Directions:
**A)** Reproduce the court opinion's wording between "Appeal from the Appellate" and "of the court.", inclusive.
**B)** Carry on writing the court opinion, picking up right after its last sentence.

Extract:
··········

Appeal from the Appellate Court for the First District; heard in that court on appeal from the Circuit Court of Cook County, the Hon. Michael B. Bolan, Judge, presiding.

As Modified on Denial of Rehearing December 1, 1997.

Chief Justice Freeman delivered the opinion of the court.

The opinion of the court was delivered by: Freeman

CHIEF JUSTICE FREEMAN delivered the opinion of the court:

Following a jury trial in the circuit court of Cook County, defendant, Antonio Lowery, was convicted of first degree murder based on the commission of a felony (720 ILCS 5/9-1(a)(3) (West 1992)), attempted armed robbery (720 ILCS 5/18-1 (West 1992)) and two counts of armed robbery (720 ILCS 5/18-2 (West 1992)). The trial court sentenced defendant to 35 years' imprisonment for first degree murder, 20 years for each of the two armed robberies and 12 years for attempted armed robbery, to be served concurrently. On appeal, the appellate court reversed defendant's conviction and vacated his sentence for felony murder, holding that there was insufficient evidence to support defendant's conviction. 281 Ill. App. 3d 706, 713, 666 N.E.2d 834, 217 Ill. Dec. 165. We granted the State's petition for leave to appeal (155 Ill. 2d R. 315(a)) and now reverse the judgment of the appellate court.

··········

Supplied information:
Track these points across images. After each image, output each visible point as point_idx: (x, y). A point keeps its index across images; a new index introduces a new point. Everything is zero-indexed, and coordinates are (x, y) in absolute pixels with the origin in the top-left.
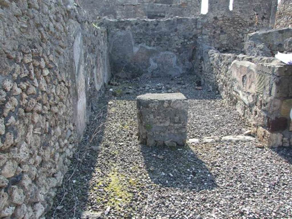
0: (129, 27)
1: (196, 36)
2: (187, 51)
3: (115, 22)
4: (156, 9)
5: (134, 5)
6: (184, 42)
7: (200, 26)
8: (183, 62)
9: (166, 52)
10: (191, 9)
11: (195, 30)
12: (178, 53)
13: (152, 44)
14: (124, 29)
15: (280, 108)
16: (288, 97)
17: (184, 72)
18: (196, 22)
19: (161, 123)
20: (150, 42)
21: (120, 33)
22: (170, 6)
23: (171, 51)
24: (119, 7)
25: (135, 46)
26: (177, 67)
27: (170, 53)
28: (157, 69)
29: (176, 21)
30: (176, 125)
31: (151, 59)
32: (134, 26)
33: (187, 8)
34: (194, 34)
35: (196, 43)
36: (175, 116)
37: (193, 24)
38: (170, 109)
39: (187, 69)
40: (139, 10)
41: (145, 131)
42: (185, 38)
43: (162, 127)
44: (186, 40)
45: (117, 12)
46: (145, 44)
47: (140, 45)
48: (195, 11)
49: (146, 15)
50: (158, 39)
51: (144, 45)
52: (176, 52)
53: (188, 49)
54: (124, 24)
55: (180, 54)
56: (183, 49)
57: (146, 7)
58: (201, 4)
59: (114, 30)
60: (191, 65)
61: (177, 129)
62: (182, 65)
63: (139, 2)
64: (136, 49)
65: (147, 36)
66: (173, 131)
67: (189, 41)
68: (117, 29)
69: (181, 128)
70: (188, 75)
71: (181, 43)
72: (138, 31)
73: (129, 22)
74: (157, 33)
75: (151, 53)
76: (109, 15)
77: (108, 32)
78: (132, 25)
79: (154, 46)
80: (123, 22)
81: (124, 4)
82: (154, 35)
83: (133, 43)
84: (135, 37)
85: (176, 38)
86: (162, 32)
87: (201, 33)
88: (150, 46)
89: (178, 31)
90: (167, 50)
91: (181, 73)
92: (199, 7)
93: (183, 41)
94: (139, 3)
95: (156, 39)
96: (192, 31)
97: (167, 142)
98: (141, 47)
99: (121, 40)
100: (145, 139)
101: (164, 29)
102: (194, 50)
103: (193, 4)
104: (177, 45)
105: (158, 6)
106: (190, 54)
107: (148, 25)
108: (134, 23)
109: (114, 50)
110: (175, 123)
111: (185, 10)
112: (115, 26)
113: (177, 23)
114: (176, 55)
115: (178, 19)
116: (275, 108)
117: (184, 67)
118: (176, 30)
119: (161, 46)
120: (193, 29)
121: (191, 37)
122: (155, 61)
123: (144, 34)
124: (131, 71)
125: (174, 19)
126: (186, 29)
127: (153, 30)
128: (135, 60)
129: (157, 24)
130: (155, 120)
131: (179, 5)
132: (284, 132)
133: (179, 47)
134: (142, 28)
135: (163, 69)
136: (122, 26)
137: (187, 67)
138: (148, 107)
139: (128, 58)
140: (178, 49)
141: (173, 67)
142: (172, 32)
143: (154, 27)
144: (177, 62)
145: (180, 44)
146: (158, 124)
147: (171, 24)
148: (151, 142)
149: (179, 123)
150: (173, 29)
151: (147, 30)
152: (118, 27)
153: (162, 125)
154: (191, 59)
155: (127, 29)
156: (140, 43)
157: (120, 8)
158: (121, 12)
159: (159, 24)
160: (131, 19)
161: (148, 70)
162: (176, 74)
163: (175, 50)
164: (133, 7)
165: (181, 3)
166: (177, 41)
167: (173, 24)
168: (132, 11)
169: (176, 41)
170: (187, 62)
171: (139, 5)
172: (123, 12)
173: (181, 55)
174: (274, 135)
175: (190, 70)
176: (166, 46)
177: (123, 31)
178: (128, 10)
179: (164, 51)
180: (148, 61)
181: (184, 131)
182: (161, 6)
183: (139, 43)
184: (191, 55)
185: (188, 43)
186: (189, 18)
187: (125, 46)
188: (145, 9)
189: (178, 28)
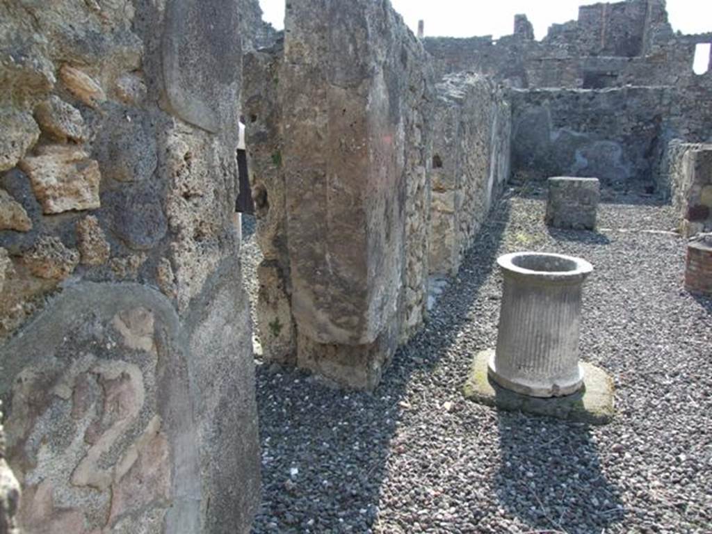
0: (547, 101)
1: (659, 117)
2: (641, 142)
3: (526, 94)
4: (602, 65)
5: (559, 60)
6: (637, 127)
7: (666, 102)
8: (633, 159)
9: (603, 143)
10: (671, 65)
11: (658, 107)
12: (625, 144)
13: (582, 127)
14: (538, 103)
15: (700, 195)
16: (709, 183)
17: (634, 175)
18: (662, 95)
19: (570, 203)
20: (579, 124)
21: (532, 110)
22: (629, 61)
23: (613, 140)
24: (533, 62)
25: (553, 130)
26: (621, 166)
27: (611, 143)
28: (586, 168)
29: (625, 93)
30: (585, 206)
31: (578, 152)
32: (556, 100)
33: (662, 63)
34: (655, 114)
35: (658, 129)
36: (585, 197)
37: (655, 97)
38: (580, 189)
39: (639, 171)
40: (568, 68)
41: (552, 210)
42: (639, 121)
43: (570, 208)
44: (641, 124)
45: (529, 72)
46: (570, 128)
47: (561, 129)
48: (681, 69)
49: (580, 77)
50: (592, 120)
51: (568, 129)
52: (622, 142)
53: (644, 137)
54: (539, 96)
55: (628, 145)
56: (635, 137)
57: (582, 63)
58: (693, 56)
59: (523, 105)
60: (646, 164)
61: (586, 211)
62: (631, 163)
63: (569, 54)
64: (554, 136)
65: (574, 116)
66: (581, 212)
67: (646, 124)
68: (528, 104)
69: (590, 210)
70: (640, 180)
71: (632, 129)
72: (561, 107)
73: (549, 93)
74: (592, 112)
75: (578, 142)
76: (514, 78)
77: (513, 109)
78: (552, 98)
79: (585, 131)
80: (538, 93)
81: (542, 58)
82: (586, 114)
83: (551, 125)
84: (555, 116)
85: (624, 120)
86: (601, 109)
87: (669, 114)
88: (578, 131)
89: (628, 109)
90: (607, 138)
91: (629, 176)
92: (690, 61)
93: (635, 124)
94: (569, 57)
95: (588, 121)
96: (654, 108)
97: (574, 224)
98: (564, 132)
99: (533, 121)
100: (552, 220)
101: (605, 105)
102: (655, 140)
103: (676, 55)
104: (624, 130)
105: (605, 61)
106: (646, 146)
107: (577, 98)
108: (555, 95)
109: (519, 135)
110: (583, 204)
111: (660, 67)
112: (525, 99)
113: (628, 96)
114: (622, 147)
115: (629, 90)
116: (694, 195)
117: (634, 167)
118: (625, 107)
119: (597, 132)
120: (656, 105)
121: (651, 118)
122: (584, 156)
123: (571, 113)
124: (543, 170)
125: (623, 90)
126: (643, 105)
127: (586, 106)
128: (551, 152)
129: (593, 97)
130: (564, 200)
131: (648, 59)
132: (706, 222)
133: (629, 134)
134: (568, 103)
135: (597, 167)
136: (537, 99)
137: (638, 167)
138: (558, 186)
139: (541, 148)
140: (626, 138)
141: (615, 166)
142: (617, 110)
143: (587, 101)
144: (622, 159)
145: (630, 130)
146: (567, 205)
147: (617, 98)
148: (557, 223)
149: (589, 204)
150: (620, 106)
151: (576, 106)
152: (529, 100)
153: (571, 205)
154: (648, 154)
155: (543, 104)
156: (562, 126)
157: (534, 65)
158: (534, 72)
159: (596, 96)
160: (552, 89)
161: (572, 169)
162: (619, 177)
163: (621, 139)
164: (557, 63)
165: (651, 55)
166: (625, 124)
167: (621, 97)
168: (555, 71)
169: (623, 124)
170: (640, 159)
171: (569, 59)
172: (539, 71)
173: (631, 146)
174: (693, 224)
175: (644, 172)
176: (606, 132)
177: (537, 107)
178: (548, 69)
179: (601, 139)
180: (573, 153)
181: (592, 213)
182: (612, 60)
183: (560, 126)
184: (647, 148)
185: (644, 128)
186: (649, 87)
187: (538, 129)
188: (579, 66)
189: (628, 103)
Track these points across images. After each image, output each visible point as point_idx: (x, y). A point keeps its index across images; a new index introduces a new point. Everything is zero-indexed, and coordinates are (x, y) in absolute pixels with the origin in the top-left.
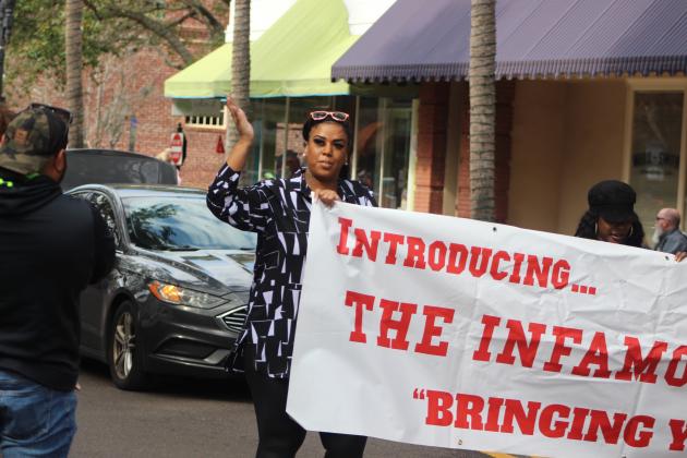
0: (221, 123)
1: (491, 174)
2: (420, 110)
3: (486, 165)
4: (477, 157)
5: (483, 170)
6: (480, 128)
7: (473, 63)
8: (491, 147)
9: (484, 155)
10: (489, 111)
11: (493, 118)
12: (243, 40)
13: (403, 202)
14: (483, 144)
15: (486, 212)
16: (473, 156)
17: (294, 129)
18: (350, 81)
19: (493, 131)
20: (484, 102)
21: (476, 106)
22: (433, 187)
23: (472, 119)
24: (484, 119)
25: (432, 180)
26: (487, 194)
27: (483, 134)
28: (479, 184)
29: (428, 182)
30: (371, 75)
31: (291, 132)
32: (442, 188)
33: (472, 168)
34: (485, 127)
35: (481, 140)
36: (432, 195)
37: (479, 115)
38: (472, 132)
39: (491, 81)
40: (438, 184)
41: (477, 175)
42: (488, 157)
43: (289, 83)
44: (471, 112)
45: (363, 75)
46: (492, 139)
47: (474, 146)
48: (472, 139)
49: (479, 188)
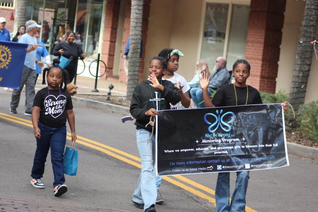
0: (12, 6)
1: (139, 37)
2: (107, 6)
3: (137, 33)
4: (134, 29)
5: (136, 35)
6: (135, 15)
8: (141, 25)
9: (136, 28)
10: (140, 8)
11: (142, 11)
13: (96, 48)
14: (136, 23)
15: (137, 55)
16: (131, 28)
17: (47, 11)
19: (141, 17)
20: (138, 4)
21: (134, 5)
22: (111, 42)
23: (132, 11)
24: (137, 11)
25: (111, 38)
26: (137, 46)
27: (137, 18)
28: (134, 41)
29: (109, 39)
31: (45, 12)
32: (115, 42)
33: (131, 34)
34: (138, 15)
35: (136, 21)
36: (110, 45)
37: (135, 9)
38: (131, 17)
40: (113, 40)
41: (133, 37)
42: (139, 29)
44: (132, 8)
46: (141, 21)
47: (132, 24)
48: (132, 20)
49: (134, 43)
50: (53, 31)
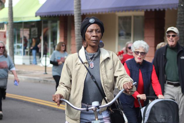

··········

Answer set:
**A)**
Appeal from the Appellate Court for the First District; heard in that court on appeal from the Circuit Court of Cook County, the Hon. Michael B. Bolan, Judge, presiding.

As Modified on Denial of Rehearing December 1, 1997.

Chief Justice Freeman delivered the opinion of the court.

**B)**
On March 20, 1993, defendant was arrested and charged with two counts of armed robbery and one count of attempt armed robbery of Maurice Moore, Marlon Moore, and Robert Thomas. Defendant was also charged with the murder of Norma Sargent. In his statement to the police officers, defendant explained that he and his companion, "Capone," planned to rob Maurice, Marlon, and Robert. As Maurice, Marlon, and Robert walked along Leland Avenue in Chicago, defendant approached them, pulled out a gun and forced Maurice into an alley. Capone remained on the sidewalk with Robert and Marlon. Once in the alley, defendant demanded Maurice's money. Maurice grabbed defendant's gun and a struggle ensued. Meanwhile, Capone fled with Robert in pursuit. Marlon ran into the alley and began hitting defendant with his fists. As defendant struggled with Maurice and Marlon, the gun discharged. The three continued to struggle onto Leland Avenue. Upon pushing Maurice down, defendant noticed that Maurice now had the gun. Defendant then ran from the place of the struggle to the corner of Leland and Magnolia Avenues, where he saw two women walking. As he ran, he heard gunshots and one of the women scream.

Defendant continued to run, and in an apparent attempt at disguise, he turned the Bulls jacket which he was wearing inside-out. He was subsequently apprehended by the police and transported to the scene of the shooting, where Maurice identified him as the man who had tried to rob him.

At the conclusion of testimony and arguments, the jury found defendant guilty of first degree murder under the felony-murder doctrine, two counts of armed robbery, and one count of attempted armed robbery. The appellate court reversed, holding that there was insufficient evidence to sustain a conviction for felony murder and remanded the cause for resentencing on defendant's armed robbery and attempted armed robbery convictions. 281 Ill. App. 3d at 713.


At issue in this appeal is whether the felony-murder rule applies where the intended victim of an underlying felony, as opposed to the defendant or his accomplice, fired the fatal shot which killed an innocent bystander. To answer this question, it is necessary to discuss the theories of liability upon which a felony-murder conviction may be based. The two theories of liability are proximate cause and agency.

In considering the applicability of the felony-murder rule where the murder is committed by someone resisting the felony, Illinois follows the "proximate cause theory." Under this theory, liability attaches under the felony-murder rule for any death proximately resulting from the unlawful activity-notwithstanding the fact that the killing was by one resisting the crime.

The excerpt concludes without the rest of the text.